Particles and Fields

Open Access

Eur. Phys. J. C (2020) 80: 641
https://doi.org/10.1140/epjc/s10052-020-8210-5

Regular Article - Theoretical Physics

Lepton flavor violation and dilepton tails at the LHC

Andrei Angelescu¹^*, Darius A. Faroughy² and Olcyr Sumensari³^,4

¹ Department of Physics and Astronomy, University of Nebraska-Lincoln, Lincoln, NE, 68588, USA
² Physik-Institut, Universität Zürich, 8057, Zürich, Switzerland
³ Dipartimento di Fisica e Astronomia “G. Galilei”, Università di Padova, Padua, Italy
⁴ Istituto Nazionale Fisica Nucleare, Sezione di Padova, 35131, Padua, Italy

^* e-mail: aangelescu2@unl.edu

Received: 16 March 2020
Accepted: 7 July 2020
Published online: 19 July 2020

Abstract

Starting from a general effective Lagrangian for lepton flavor violation (LFV) in quark-lepton transitions, we derive constraints on the effective coefficients from the high-mass tails of the dilepton processes $pp \rightarrow \ell _k \ell _l$ (with $k\ne l$ ). The current (projected) limits derived in this paper from LHC data with $36~\mathrm {fb}^{-1}$ ( $3~\mathrm {ab}^{-1}$ ) can be applied to generic new physics scenarios, including the ones with scalar, vector and tensor effective operators. For purely left-handed operators, we explicitly compare these LHC constraints with the ones derived from flavor-physics observables, illustrating the complementarity of these different probes. While flavor physics is typically more constraining for quark-flavor violating operators, we find that LHC provides the most stringent limits on several flavor-conserving ones.
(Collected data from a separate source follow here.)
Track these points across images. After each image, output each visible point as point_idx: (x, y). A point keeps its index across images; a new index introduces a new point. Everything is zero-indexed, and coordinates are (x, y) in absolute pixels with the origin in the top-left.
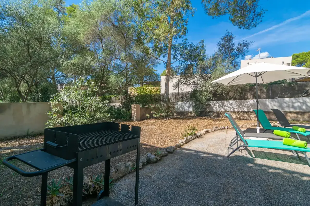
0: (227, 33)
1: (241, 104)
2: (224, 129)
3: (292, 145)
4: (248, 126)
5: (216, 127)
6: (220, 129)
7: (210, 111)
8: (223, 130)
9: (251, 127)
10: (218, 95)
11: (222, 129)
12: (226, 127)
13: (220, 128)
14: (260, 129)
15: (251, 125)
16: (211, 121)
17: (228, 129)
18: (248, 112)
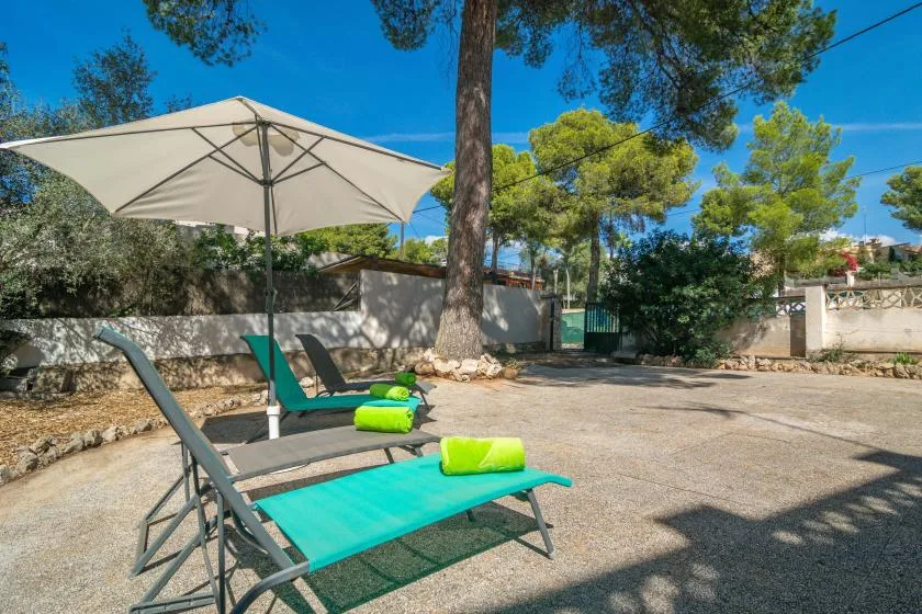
0: (126, 44)
1: (168, 328)
2: (98, 443)
3: (482, 466)
4: (210, 411)
5: (46, 447)
6: (72, 451)
7: (23, 365)
8: (89, 455)
9: (223, 411)
10: (70, 290)
11: (84, 449)
12: (109, 435)
13: (72, 444)
14: (283, 417)
15: (222, 406)
16: (23, 413)
17: (117, 439)
18: (197, 358)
Furthermore, we show that dilepton tails offer the best probes for charm-quark transitions at current luminosities and that they provide competitive limits for tauonic $b\rightarrow d$ transitions at the high-luminosity LHC phase. As a by-product, we also provide general numerical expressions for several low-energy LFV processes, such as the semi-leptonic decays $K\rightarrow \pi \ell ^{\pm }_k \ell ^{{\mp }}_l$ , $B\rightarrow \pi \ell ^{\pm }_k \ell ^{{\mp }}_l$ and $B\rightarrow K^{(*)} \ell ^{\pm }_k \ell ^{{\mp }}_l$ .